Nota: Este é o problema do pessoal de Letras (agora sim vou ser linchado) que dá demasiada ênfase aos acontecimentos na tentativa de buscar as melhores palavras. Claro que não foi assim tão dramático, LOL.
Se bem que é compreensível que estando mais longe, não sabendo o que se passa os sentimentos se exponenciem.

A escola enviou um email dizendo que terminava o dia de aulas excepcionalmente às 12:00 mas que os alunos podiam lá permanecer sem problema.

Claro que para jogar pelo seguro e para evitar que mais tarde fosse mais difícil aconselhavam os pais a ir buscar os seus filhos.

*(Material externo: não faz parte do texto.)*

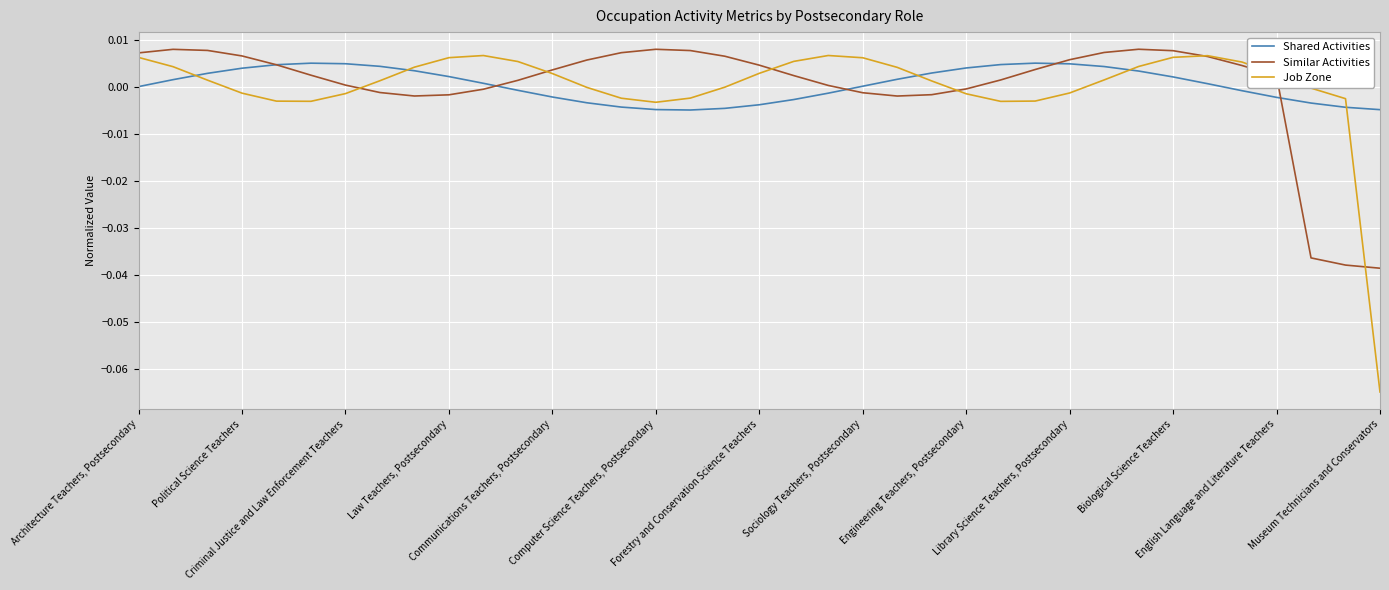

Which series has the largest range (max minus min)?

Job Zone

Resultado, pânico instalado e trânsito caótico, de qualquer forma demorei 40 minutos a ir buscar a Catarina e regressar ao escritório (normalmente demoraria 20m) onde ainda reuni com um colega (+ a C) e fiz uns telefonemas.

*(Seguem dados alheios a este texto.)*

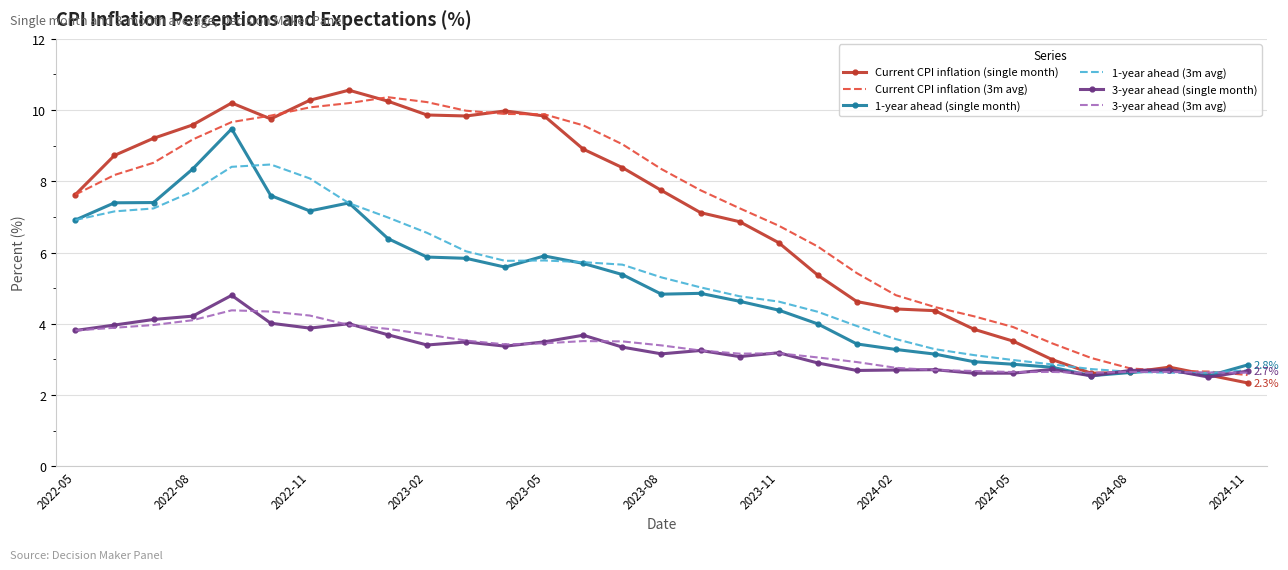

What is the smallest value displayed?

2.3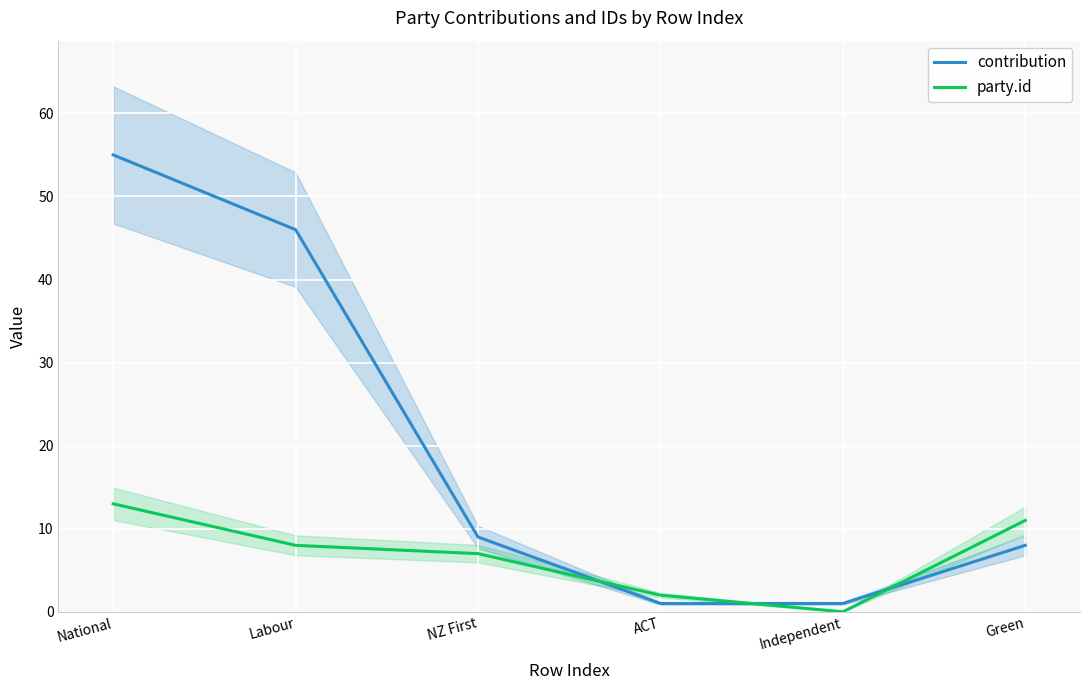

Is it true that contribution equals 1 at Independent?

True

Depois regressamos para casa e era como nada se estivesse a passar.

Em Quito, para além dos locais de conflito no centro da cidade não houve problemas de maior.

À noite o exército decidiu ir resgatar o presidente e houve confrontos (Exército vs. alguns Polícias) dos quais resultaram 3 mortos e vários feridos (pouca coisa para confrontos entre gente armada até aos dentes).

Tudo isto porque o Correa (presidente), que goza de uma popularidade brutal, se armou em herói, afastou a gravata, abriu o peito e disse aos polícias que protestavam: “Matem-me se tiverem coragem!” – fiquei fã! LOL ... depois teve de fugir e por ironia refugiar-se no Hospital da Polícia!
Tudo digno de uma telenovela Sul Americana!